Assignment >>
Reproduce every one of the following rows verbatim, preserving each character, symbol, and line break without alteration.

-=-=-=-=-

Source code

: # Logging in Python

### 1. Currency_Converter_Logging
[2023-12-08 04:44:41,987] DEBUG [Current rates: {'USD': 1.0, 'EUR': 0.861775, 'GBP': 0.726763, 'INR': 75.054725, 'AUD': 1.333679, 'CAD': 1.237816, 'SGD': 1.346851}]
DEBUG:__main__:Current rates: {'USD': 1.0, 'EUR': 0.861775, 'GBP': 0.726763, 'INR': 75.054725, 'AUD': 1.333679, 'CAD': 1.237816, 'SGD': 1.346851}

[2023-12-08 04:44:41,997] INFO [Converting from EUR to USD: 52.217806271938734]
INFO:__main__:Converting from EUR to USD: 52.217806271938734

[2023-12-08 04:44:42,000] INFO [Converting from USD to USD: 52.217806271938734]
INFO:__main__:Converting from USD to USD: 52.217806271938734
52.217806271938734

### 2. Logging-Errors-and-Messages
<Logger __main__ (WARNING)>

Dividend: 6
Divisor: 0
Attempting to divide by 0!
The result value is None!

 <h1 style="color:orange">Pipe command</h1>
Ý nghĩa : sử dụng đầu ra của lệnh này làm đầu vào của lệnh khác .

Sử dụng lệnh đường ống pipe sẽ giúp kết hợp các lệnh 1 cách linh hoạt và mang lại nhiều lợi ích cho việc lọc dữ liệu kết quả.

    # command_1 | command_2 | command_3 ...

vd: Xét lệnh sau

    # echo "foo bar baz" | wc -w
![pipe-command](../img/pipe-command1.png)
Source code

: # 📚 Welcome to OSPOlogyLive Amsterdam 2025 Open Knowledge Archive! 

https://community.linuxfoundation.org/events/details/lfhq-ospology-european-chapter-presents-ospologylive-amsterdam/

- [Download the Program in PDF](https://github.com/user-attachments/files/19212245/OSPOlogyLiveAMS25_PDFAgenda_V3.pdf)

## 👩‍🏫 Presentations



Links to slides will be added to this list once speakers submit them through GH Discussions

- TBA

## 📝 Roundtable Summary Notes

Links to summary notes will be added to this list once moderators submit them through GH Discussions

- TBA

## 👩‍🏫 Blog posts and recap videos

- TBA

-=-=-=-=-

Output of the exercise >>
Source code

: # Logging in Python

### 1. Currency_Converter_Logging
[2023-12-08 04:44:41,987] DEBUG [Current rates: {'USD': 1.0, 'EUR': 0.861775, 'GBP': 0.726763, 'INR': 75.054725, 'AUD': 1.333679, 'CAD': 1.237816, 'SGD': 1.346851}]
DEBUG:__main__:Current rates: {'USD': 1.0, 'EUR': 0.861775, 'GBP': 0.726763, 'INR': 75.054725, 'AUD': 1.333679, 'CAD': 1.237816, 'SGD': 1.346851}

[2023-12-08 04:44:41,997] INFO [Converting from EUR to USD: 52.217806271938734]
INFO:__main__:Converting from EUR to USD: 52.217806271938734

[2023-12-08 04:44:42,000] INFO [Converting from USD to USD: 52.217806271938734]
INFO:__main__:Converting from USD to USD: 52.217806271938734
52.217806271938734

### 2. Logging-Errors-and-Messages
<Logger __main__ (WARNING)>

Dividend: 6
Divisor: 0
Attempting to divide by 0!
The result value is None!

 <h1 style="color:orange">Pipe command</h1>
Ý nghĩa : sử dụng đầu ra của lệnh này làm đầu vào của lệnh khác .

Sử dụng lệnh đường ống pipe sẽ giúp kết hợp các lệnh 1 cách linh hoạt và mang lại nhiều lợi ích cho việc lọc dữ liệu kết quả.

    # command_1 | command_2 | command_3 ...

vd: Xét lệnh sau

    # echo "foo bar baz" | wc -w
![pipe-command](../img/pipe-command1.png)
Source code

: # 📚 Welcome to OSPOlogyLive Amsterdam 2025 Open Knowledge Archive! 

https://community.linuxfoundation.org/events/details/lfhq-ospology-european-chapter-presents-ospologylive-amsterdam/

- [Download the Program in PDF](https://github.com/user-attachments/files/19212245/OSPOlogyLiveAMS25_PDFAgenda_V3.pdf)

## 👩‍🏫 Presentations



Links to slides will be added to this list once speakers submit them through GH Discussions

- TBA

## 📝 Roundtable Summary Notes

Links to summary notes will be added to this list once moderators submit them through GH Discussions

- TBA

## 👩‍🏫 Blog posts and recap videos

- TBA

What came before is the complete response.